Innocent Sphereは、1997年の3月、
早稲田高校のホールで「MISTRAL」を上演し、旗揚げしました。
正確には、1994年秋、早稲田高校の同学年メンバーで上演した、「アルルカンは夕暮れの風船を揺らして」という作品で、「イノセントスフィア」として生まれました。
高校の教室で胎内に生を受け、約2年半後に、劇団としてスタートした、ということになります。

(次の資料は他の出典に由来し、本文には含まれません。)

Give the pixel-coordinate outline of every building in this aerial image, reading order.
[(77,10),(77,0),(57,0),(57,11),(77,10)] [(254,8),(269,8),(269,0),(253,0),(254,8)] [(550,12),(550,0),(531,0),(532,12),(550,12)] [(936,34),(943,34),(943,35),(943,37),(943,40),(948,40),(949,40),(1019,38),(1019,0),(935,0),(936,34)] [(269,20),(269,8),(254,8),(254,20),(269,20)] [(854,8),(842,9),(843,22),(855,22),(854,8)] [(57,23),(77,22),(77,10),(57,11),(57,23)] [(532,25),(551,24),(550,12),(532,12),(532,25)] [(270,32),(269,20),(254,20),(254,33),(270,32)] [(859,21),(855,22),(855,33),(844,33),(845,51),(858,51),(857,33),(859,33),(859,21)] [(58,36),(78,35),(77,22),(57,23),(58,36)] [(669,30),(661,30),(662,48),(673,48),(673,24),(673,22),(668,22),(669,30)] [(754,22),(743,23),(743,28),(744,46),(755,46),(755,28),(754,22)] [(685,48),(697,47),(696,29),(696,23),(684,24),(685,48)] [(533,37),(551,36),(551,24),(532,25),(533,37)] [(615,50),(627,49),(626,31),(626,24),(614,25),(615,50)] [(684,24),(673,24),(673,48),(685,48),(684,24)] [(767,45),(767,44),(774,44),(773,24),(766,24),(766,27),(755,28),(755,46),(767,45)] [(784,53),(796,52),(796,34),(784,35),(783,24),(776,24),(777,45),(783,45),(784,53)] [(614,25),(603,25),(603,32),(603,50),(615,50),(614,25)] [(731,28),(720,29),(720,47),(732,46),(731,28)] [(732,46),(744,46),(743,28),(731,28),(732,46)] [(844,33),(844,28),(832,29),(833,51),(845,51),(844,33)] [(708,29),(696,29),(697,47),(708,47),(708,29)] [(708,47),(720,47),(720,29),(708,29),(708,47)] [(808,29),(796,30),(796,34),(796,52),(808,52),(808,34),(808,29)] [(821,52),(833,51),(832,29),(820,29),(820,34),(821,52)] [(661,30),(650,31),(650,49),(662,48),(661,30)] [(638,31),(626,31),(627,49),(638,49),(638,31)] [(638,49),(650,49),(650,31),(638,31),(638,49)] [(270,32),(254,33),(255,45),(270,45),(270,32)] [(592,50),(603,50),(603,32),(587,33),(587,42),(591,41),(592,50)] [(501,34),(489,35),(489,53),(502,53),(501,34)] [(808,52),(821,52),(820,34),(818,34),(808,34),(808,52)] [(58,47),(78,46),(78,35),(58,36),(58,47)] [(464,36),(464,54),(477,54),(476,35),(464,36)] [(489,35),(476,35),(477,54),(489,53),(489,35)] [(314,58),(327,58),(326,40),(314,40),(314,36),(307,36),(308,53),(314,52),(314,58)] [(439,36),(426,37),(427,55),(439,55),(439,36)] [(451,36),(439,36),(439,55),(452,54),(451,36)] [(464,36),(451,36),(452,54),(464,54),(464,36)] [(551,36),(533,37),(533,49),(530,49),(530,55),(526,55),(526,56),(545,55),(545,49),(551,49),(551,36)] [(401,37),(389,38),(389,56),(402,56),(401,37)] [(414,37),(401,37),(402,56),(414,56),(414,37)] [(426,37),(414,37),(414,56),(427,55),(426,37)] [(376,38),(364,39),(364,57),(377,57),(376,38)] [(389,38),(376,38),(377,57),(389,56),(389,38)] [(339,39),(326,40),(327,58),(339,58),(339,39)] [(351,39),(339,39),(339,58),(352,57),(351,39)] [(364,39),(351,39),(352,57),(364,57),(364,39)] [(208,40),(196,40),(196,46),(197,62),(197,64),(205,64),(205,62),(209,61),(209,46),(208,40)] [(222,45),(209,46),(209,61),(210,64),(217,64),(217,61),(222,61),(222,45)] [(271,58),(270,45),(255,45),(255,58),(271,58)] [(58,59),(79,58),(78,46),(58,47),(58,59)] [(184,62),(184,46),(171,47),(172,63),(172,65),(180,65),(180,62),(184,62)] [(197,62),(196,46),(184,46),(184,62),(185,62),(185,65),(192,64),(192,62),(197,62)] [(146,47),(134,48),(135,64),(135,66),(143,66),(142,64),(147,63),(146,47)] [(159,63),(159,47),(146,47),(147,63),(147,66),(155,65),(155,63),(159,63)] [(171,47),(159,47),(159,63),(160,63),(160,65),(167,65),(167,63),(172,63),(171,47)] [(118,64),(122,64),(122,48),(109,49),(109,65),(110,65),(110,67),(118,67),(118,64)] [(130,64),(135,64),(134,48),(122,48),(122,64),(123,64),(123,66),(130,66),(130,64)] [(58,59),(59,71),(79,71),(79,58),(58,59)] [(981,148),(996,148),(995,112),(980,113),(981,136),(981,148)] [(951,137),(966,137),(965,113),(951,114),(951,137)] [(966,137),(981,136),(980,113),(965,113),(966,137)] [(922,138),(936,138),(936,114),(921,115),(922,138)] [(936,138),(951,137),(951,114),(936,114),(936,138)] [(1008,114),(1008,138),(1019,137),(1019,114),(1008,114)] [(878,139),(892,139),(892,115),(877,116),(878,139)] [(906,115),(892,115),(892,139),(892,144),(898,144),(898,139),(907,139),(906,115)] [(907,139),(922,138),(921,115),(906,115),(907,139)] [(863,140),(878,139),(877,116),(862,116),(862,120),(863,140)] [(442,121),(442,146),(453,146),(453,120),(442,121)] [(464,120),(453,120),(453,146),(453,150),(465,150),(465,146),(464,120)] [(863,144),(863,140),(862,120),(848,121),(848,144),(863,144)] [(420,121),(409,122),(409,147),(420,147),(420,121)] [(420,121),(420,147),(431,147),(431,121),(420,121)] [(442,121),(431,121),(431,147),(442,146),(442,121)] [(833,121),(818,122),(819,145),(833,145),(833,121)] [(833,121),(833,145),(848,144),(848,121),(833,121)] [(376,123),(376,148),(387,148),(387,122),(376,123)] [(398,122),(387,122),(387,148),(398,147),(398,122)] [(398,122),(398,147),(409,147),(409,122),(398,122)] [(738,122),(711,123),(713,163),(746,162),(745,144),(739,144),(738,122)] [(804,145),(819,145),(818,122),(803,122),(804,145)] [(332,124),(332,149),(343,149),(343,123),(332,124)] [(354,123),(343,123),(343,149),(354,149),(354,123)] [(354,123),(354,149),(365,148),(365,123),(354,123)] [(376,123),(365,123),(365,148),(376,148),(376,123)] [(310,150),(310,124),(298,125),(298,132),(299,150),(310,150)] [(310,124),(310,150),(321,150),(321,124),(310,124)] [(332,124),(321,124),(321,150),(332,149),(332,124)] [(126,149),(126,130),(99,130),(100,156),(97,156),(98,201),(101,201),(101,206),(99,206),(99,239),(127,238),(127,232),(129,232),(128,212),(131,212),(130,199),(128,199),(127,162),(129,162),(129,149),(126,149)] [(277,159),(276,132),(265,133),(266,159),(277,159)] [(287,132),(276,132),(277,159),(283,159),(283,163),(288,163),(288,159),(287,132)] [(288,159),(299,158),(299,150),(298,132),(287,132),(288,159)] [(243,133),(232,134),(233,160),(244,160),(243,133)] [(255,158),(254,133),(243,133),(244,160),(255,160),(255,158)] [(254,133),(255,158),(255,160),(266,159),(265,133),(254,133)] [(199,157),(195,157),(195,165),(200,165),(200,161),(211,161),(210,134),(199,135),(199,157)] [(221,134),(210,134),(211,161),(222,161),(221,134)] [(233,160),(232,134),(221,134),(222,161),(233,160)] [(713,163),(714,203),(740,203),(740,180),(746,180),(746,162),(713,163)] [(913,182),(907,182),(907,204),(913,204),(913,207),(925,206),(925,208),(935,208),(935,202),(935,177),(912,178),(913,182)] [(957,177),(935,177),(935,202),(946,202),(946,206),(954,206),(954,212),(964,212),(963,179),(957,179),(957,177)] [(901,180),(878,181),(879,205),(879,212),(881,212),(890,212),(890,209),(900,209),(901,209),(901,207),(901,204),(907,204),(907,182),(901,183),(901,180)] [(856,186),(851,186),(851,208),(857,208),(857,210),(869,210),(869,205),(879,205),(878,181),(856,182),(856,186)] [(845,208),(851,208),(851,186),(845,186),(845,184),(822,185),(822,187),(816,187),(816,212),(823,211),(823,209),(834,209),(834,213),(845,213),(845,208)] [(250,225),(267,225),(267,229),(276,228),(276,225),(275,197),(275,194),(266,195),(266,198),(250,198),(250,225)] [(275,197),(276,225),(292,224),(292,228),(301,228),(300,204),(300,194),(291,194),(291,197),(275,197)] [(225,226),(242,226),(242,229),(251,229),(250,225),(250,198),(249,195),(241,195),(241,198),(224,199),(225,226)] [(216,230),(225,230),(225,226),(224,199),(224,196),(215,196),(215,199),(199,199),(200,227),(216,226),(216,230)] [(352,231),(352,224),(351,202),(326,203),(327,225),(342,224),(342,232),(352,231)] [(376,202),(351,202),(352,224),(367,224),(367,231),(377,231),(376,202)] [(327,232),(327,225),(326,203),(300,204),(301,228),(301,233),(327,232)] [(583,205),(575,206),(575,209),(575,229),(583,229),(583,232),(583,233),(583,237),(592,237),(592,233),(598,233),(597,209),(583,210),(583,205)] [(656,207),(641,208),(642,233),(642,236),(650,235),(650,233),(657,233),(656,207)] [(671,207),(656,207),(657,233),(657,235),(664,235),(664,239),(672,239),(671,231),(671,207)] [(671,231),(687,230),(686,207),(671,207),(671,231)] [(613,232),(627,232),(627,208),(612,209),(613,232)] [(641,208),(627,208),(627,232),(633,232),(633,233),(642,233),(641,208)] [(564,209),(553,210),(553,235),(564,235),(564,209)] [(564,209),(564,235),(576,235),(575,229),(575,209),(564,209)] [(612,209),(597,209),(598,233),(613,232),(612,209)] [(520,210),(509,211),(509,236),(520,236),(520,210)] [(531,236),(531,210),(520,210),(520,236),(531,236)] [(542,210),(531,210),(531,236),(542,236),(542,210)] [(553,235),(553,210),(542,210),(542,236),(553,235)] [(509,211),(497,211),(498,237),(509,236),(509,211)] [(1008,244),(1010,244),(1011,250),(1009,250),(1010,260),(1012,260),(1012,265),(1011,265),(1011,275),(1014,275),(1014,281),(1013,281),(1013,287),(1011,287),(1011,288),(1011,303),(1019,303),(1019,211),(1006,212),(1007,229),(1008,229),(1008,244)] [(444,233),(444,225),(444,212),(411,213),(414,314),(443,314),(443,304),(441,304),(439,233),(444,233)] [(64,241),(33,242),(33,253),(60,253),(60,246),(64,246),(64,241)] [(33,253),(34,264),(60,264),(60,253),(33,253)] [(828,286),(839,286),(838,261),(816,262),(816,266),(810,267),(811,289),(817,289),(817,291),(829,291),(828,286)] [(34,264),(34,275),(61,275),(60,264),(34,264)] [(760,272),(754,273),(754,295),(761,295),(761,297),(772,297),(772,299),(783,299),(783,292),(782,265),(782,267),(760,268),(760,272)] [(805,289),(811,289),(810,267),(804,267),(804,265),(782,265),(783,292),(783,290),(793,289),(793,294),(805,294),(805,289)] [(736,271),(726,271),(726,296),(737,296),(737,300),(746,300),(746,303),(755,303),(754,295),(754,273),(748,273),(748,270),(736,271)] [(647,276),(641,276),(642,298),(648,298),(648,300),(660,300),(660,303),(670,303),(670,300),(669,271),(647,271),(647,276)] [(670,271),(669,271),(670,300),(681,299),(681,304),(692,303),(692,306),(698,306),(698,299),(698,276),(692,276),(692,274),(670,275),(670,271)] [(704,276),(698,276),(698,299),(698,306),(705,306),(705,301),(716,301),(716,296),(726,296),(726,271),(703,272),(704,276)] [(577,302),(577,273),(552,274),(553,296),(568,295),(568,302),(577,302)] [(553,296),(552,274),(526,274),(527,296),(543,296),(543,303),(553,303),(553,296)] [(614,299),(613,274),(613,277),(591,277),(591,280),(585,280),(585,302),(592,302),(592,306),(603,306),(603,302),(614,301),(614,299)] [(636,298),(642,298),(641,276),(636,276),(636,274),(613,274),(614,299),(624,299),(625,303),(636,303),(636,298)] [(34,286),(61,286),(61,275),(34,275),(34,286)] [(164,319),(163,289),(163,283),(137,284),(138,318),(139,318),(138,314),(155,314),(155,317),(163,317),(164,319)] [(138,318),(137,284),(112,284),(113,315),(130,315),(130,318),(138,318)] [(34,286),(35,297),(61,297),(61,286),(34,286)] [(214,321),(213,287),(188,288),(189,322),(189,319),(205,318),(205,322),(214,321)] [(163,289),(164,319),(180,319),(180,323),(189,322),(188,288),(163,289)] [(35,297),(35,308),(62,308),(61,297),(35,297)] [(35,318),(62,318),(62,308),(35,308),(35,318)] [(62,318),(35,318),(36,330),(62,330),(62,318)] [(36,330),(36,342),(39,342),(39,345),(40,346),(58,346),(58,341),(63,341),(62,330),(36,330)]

初めて女性メンバーが加入して、なんだかそわそわが止まらなかった旗揚げから始まり、
早稲田大学の伝統ある演劇サークルに出入りしてはそのノウハウを学び、
様々な演出家、脚本家、俳優さんに教えを乞い、
時にはヒューマンドラマ、時にはアクションエンターテインメント、時には心理密室劇と、
節操もなくあらゆるジャンルに手を伸ばし、
その都度、劇団員同士、ぶつかりあい、励まし合い、切磋琢磨しながら、
ここまで、団体としてやって来ることが出来ました。


20年。
産声を上げた赤ん坊が、成人する年。


劇団というものは、そもそもこの資本主義的な社会に、真っ向から逆行する集団です。
膨大な時間と手間がかかる稽古。
完成度を求めれば、働く時間もままならず。
潤沢な資金などあるはずもなく、公演が赤字になれば解散騒動。
濃密なだけに一度衝突すれば激化する人間関係の軋轢。
作品の方向性や演技の嗜好、目指す生きる道の相違。
家族や仕事と、演劇活動の両立の苦悩。
挙げればきりがない、まこと非効率な人間のるつぼ。
それが、劇団というものです。


こうした劇団の泥臭さを毛嫌いする風潮もありますが、
そもそも一点の曇りなく健康的なばかりの劇団などあるわけがなく、
どんなに華々しいと見られている劇団にも、
少なからずこうした、泥臭く、悶々とした、人間的な過程があるものです。


ではなぜ、そんなに苦労の絶えない道を歩み、劇団を続けていくのか。
それは、
そこに「タマシイ」が息づいているからです。


一度、おぎゃあ、と産声を上げた劇団は、
目に見えない何かを、育み続けています。


集団によって形作られるもののありようは、
人の肉体や精神が進む過程ととても似ていて、
その時に摂取した栄養分や、
出会いによって与えられたものや学んだことと同じように、
様々な他者によって作られ、
時と共に絶え間なく、変化を続けていきます。


所属した多くのメンバーとの出会いと別れ、
そのなかでぶつけ合って鍛え上げられてきた幾つもの思い。
妥協なく力を尽くしてくれるスタッフ、ゲストの皆さんの志。
そして、多くのお客様からの応援や叱咤。
そうした様々な力によって、
「タマシイ」を育んでもらっている。それが、劇団です。


その「タマシイ」がやがて、
葦のようにしなやかで、嵐や業火にも揺るがない、
シンプルな「思い」そのものになって、独り歩きを始める。
「バラと呼ばれるあの花は、ほかの名前で呼ぼうとも、甘い香りは変わらない」
とジュリエットが語ったように、力強く歩み出していく。
Innocent Sphereは、20歳。そんな自立の時を、迎えています。


演劇は肉体の芸術であり、
劇場で体験するその時間と空間は、二度と繰り返すことが出来ない。
けれど、だからこそ、そこで体感する一瞬の鮮烈、豊かな情感を突き詰めていきたい。
それが、時と共に変わり続けてきたこの劇団の、
産声を上げた時から変わらぬ、信条なのだと思います。


20年という節目に立って、
多くの皆さんに育んでもらった「タマシイ」が、
胸を高鳴らせ、まだ見ぬ未来を見つめている、そんな息遣いが聞こえます。


InnocentSphereは、
20年を迎えて、強靭な一歩を歩み始めました。
これからも、このささやかな、けれど願うことをやめない「タマシイ」が、
皆さんに寄り添い、そのこころと交わる。
そんな時間を共有していけることを、心から願ってやみません。